“This can go in your office!” shouted Mahtomedi freshman Peyton Birch, dragging a poster board, larger than her, toward the Zephyrs girls flag football team and head coach Nick Sullivan.
On the poster was Monday’s bracket, which showed the remnants of the No. 1-seeded Zephyrs’ afternoon at TCO Stadium. A 32-point quarterfinal win over Bloomington. A semifinal win by the same margin over Park of Cottage Grove. And finally, a victory over La Crescent-Hokah, 36-20, for something completely new to the school: a flag football state championship.
The poster was just the start. “We better get a banner in the gym,” said Sullivan, and the girls cheered.
Girls flag football is not yet a sanctioned Minnesota State High School League sport, but the Minnesota Vikings — who funded last year’s four-team pilot season and this year’s expanded 51-team league — hope that one day it will be.
When the league looked to expand to more schools this year, the Zephyrs knew they wanted in.
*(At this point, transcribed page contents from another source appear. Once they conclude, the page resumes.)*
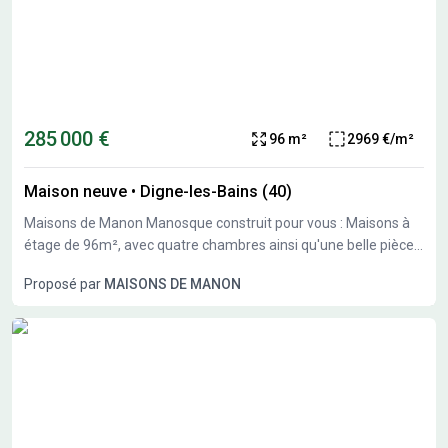
285 000 €
96 m²
2969 €/m²
Maison neuve
•
Digne-les-Bains (40)
Maisons de Manon Manosque construit pour vous : Maisons à
étage de 96m², avec quatre chambres ainsi qu'une belle pièce
à vivre. Projet accompagné d'un garage Grâce à sa belle
Proposé par
MAISONS DE MANON
exposition et répondant à la Règlementation Environnementale
2020, profitez d'une résidence neuve, tout confort, réduisant
votre consommation d'énergie. Pour plus de renseignements
sur votre projet personnalisé, contactez votre conseiller, Nicolas
Van Brussel, Maisons de Manon Manosque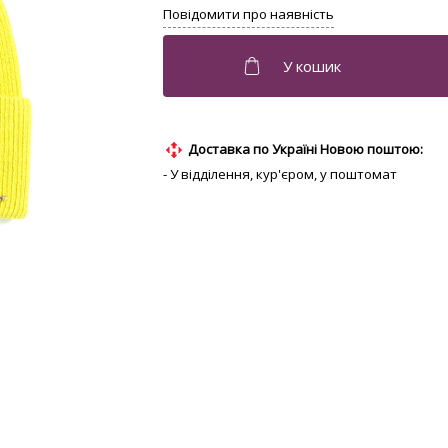
Доставка по Україні Новою поштою:
- У відділення, кур'єром, у поштомат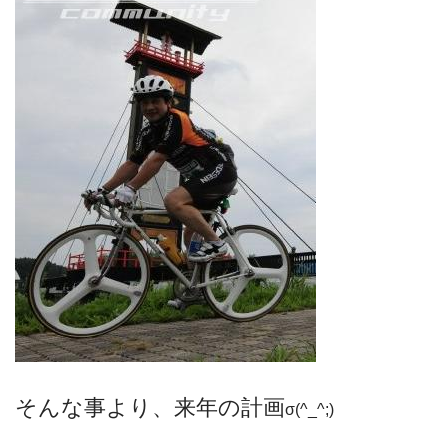
そんな事より、来年の計画
σ(^_^;)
Fifty-one girls signed up, enough to form two additional junior varsity teams.
“We knew right away that we were going to have athletes,” Sullivan said. “It was just trying to figure out how long it would take for them to assimilate to the game. … And after the first week, we knew we had something special.”
A core group of Mahtomedi’s state champion girls soccer team signed up to play, and in Monday’s state title game, Sophia Peer — senior midfielder turned gridiron star — grabbed four touchdown passes from senior quarterback Rylee Bogren.
“The environment was super cool, everyone was rowdy,” Peer said. “I never would have thought this would happen, winning state.”